# Work instructions:
Leave the pictures out. Retype exactly the lines below from the one containing "cup: present [389,310,435,376]" through the one containing "legume: none [492,267,551,302]", and no others.
─── Data supplied ───
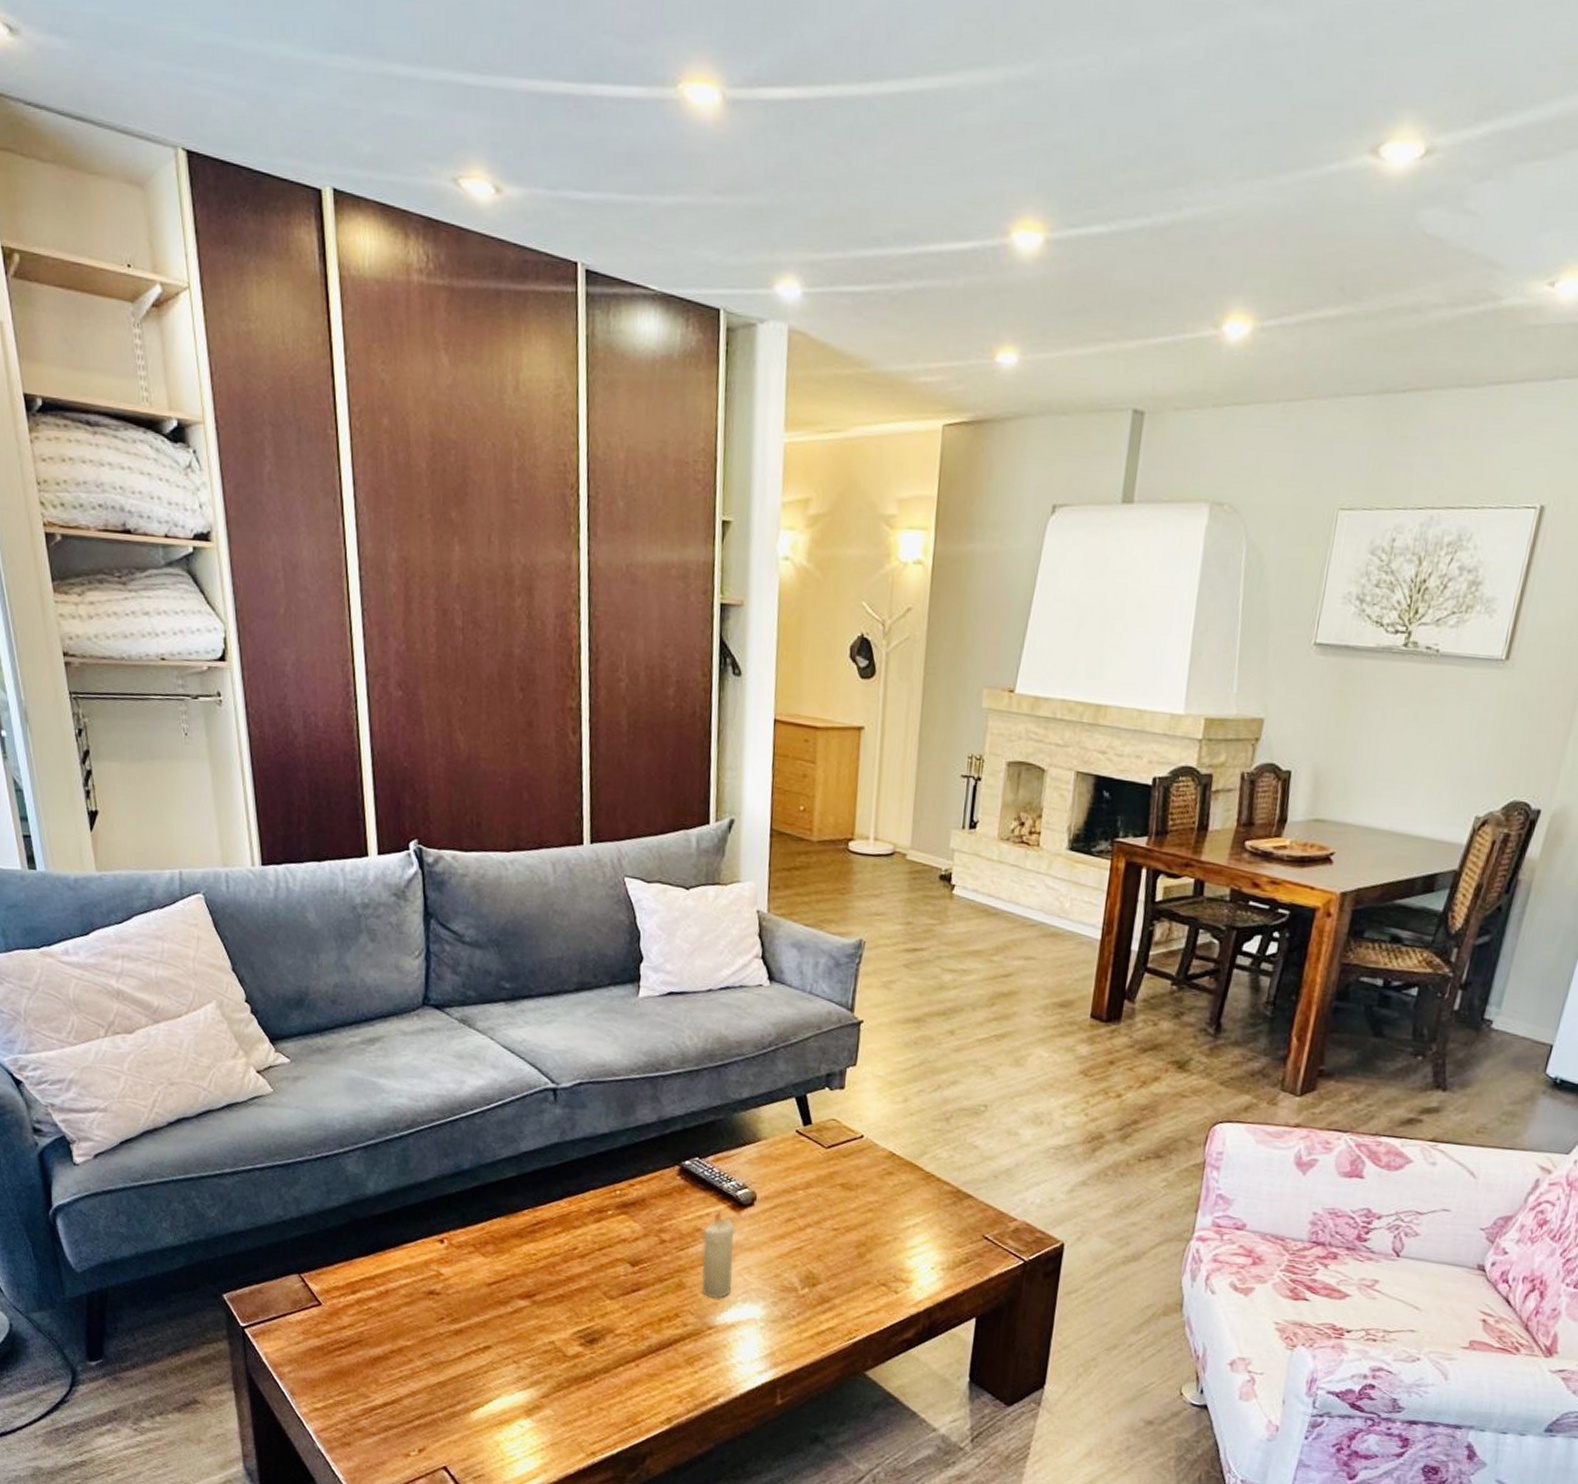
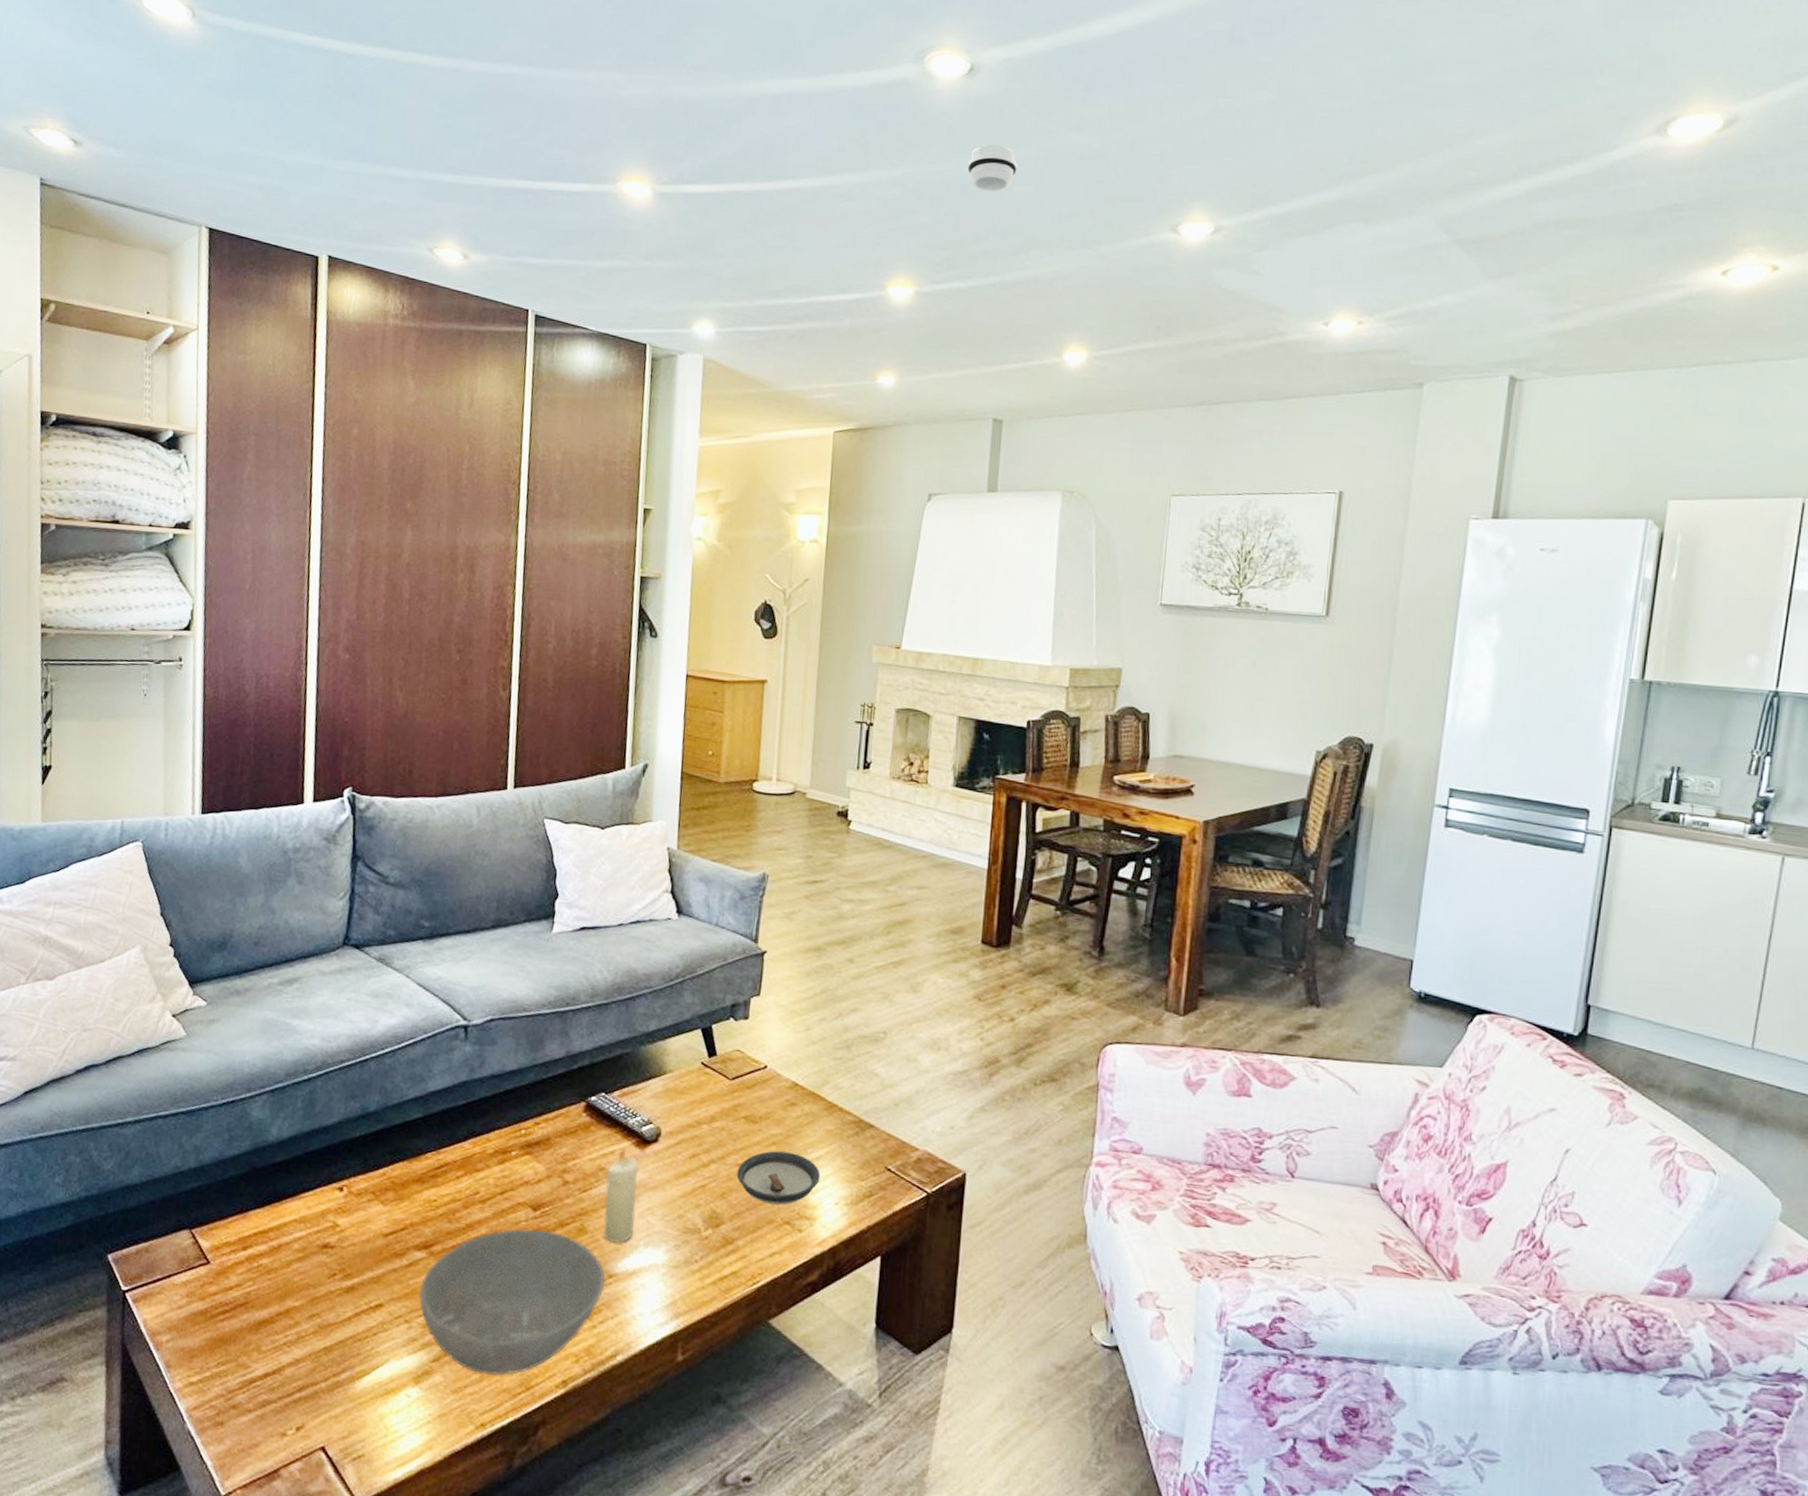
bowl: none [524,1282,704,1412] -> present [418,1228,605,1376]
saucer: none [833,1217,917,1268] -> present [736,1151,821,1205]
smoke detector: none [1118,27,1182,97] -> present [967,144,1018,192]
───
─── Data supplied ───
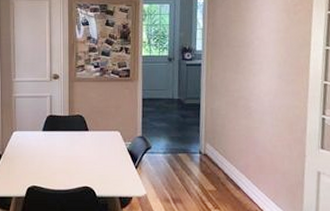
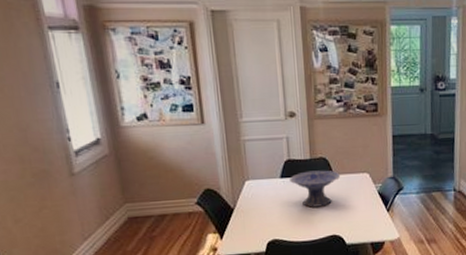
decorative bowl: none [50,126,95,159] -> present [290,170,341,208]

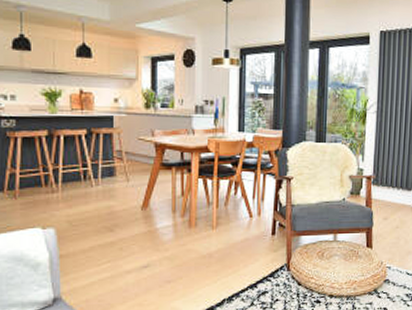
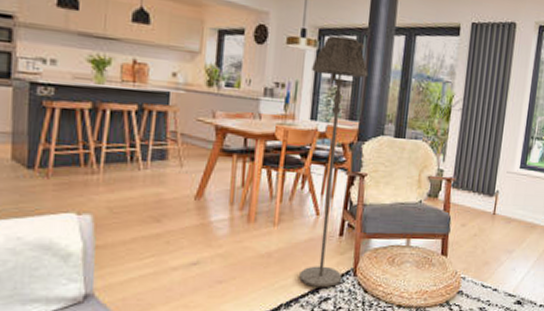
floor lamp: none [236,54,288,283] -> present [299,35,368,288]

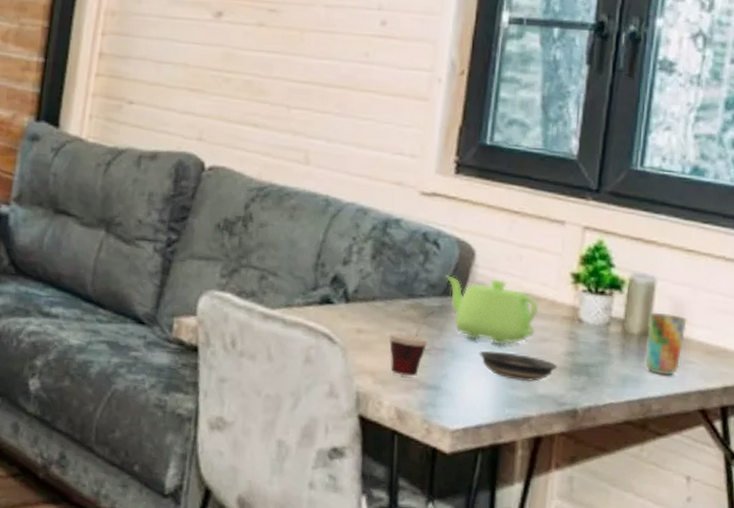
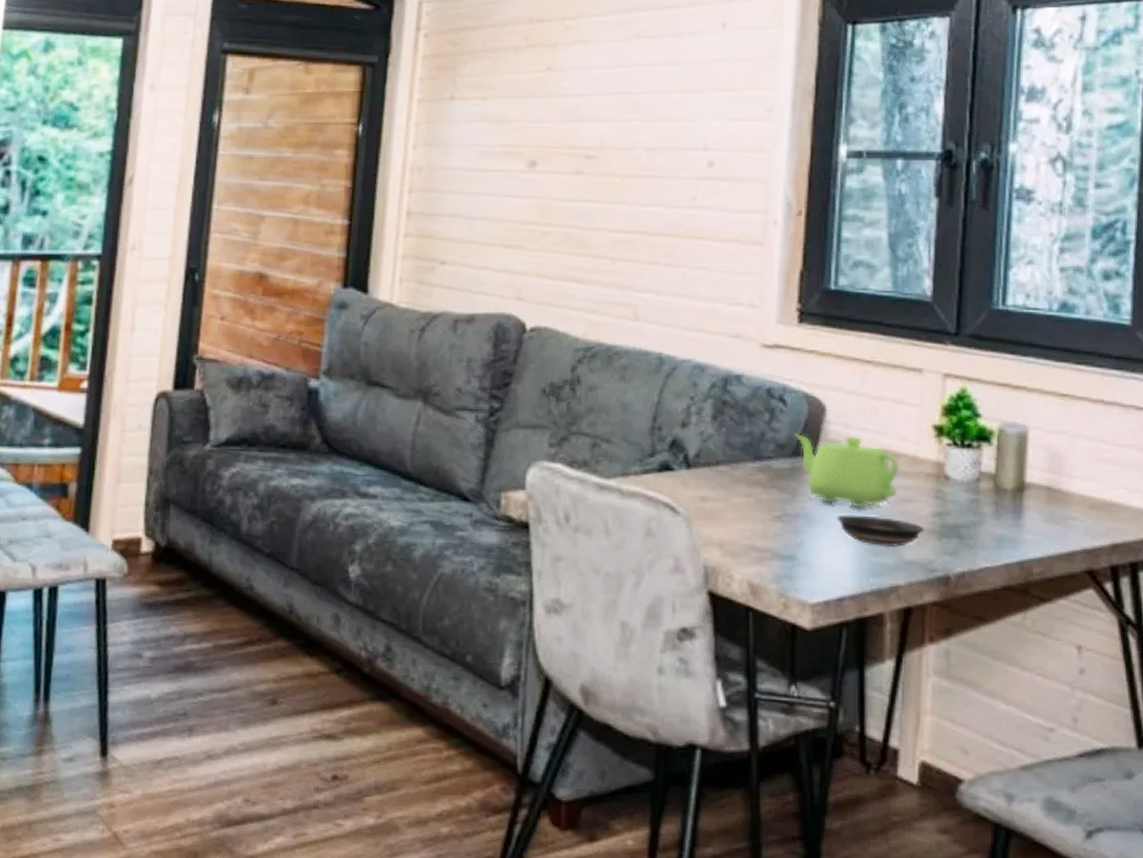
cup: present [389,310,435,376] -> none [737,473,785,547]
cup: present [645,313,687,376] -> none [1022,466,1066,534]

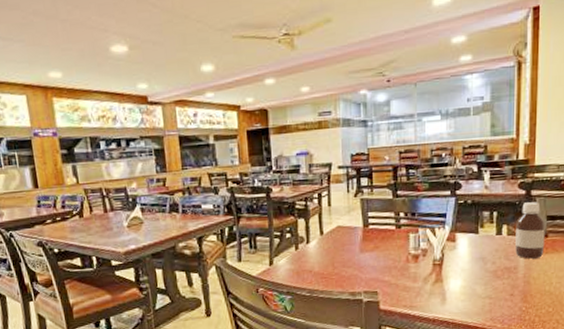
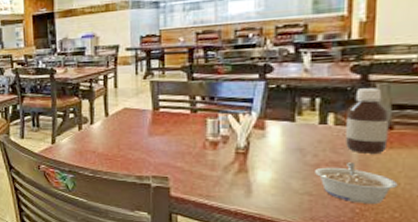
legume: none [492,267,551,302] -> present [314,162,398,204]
───
─── Data supplied ───
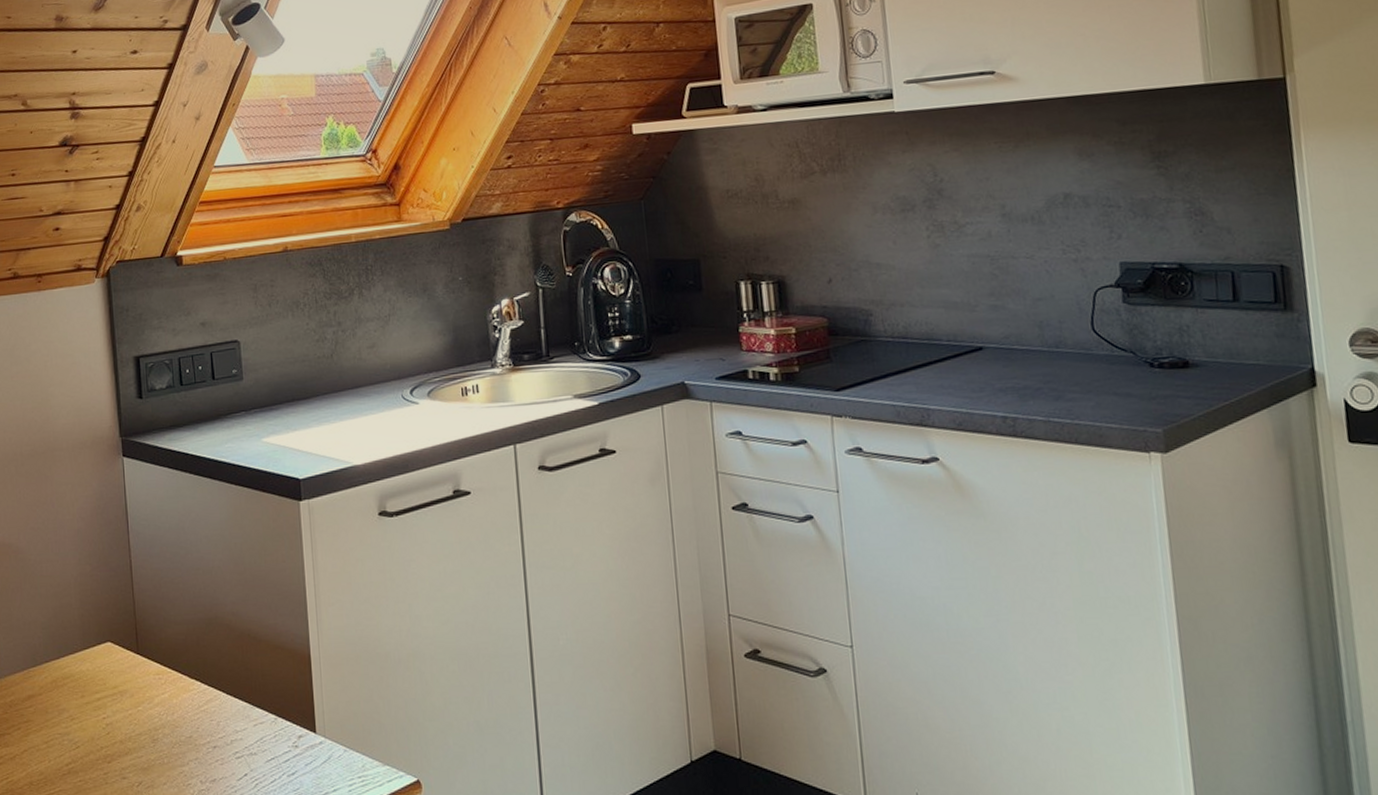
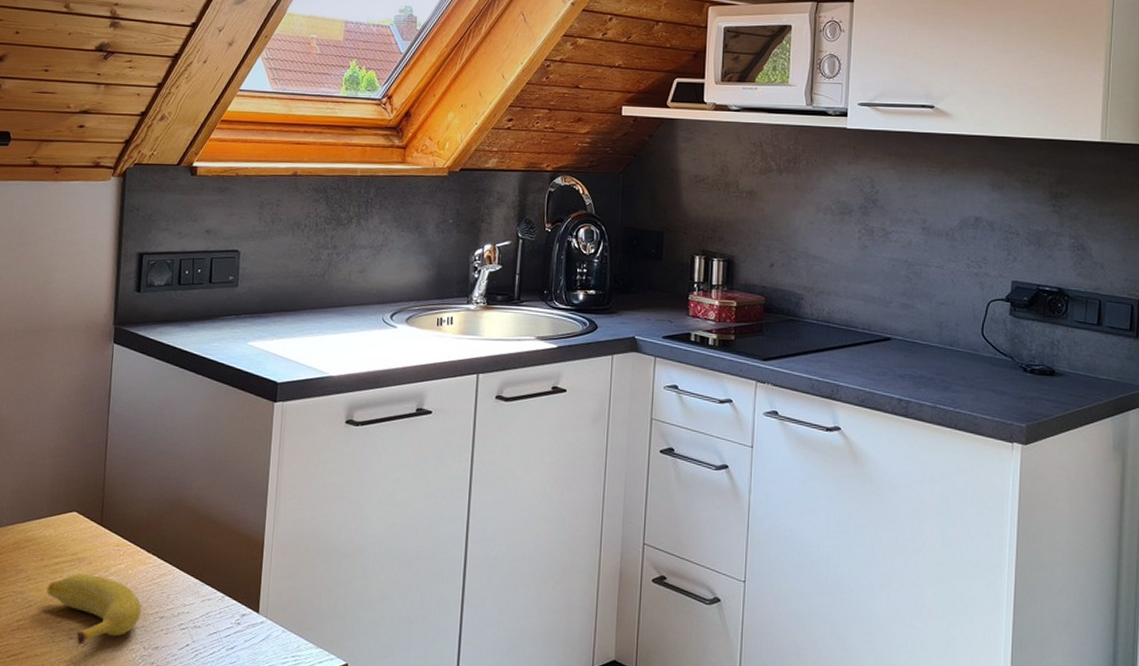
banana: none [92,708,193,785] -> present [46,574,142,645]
───
# Task result:
cup: present [389,310,435,376] -> none [737,473,785,547]
cup: present [645,313,687,376] -> none [1022,466,1066,534]

legume: none [492,267,551,302] -> present [314,162,398,204]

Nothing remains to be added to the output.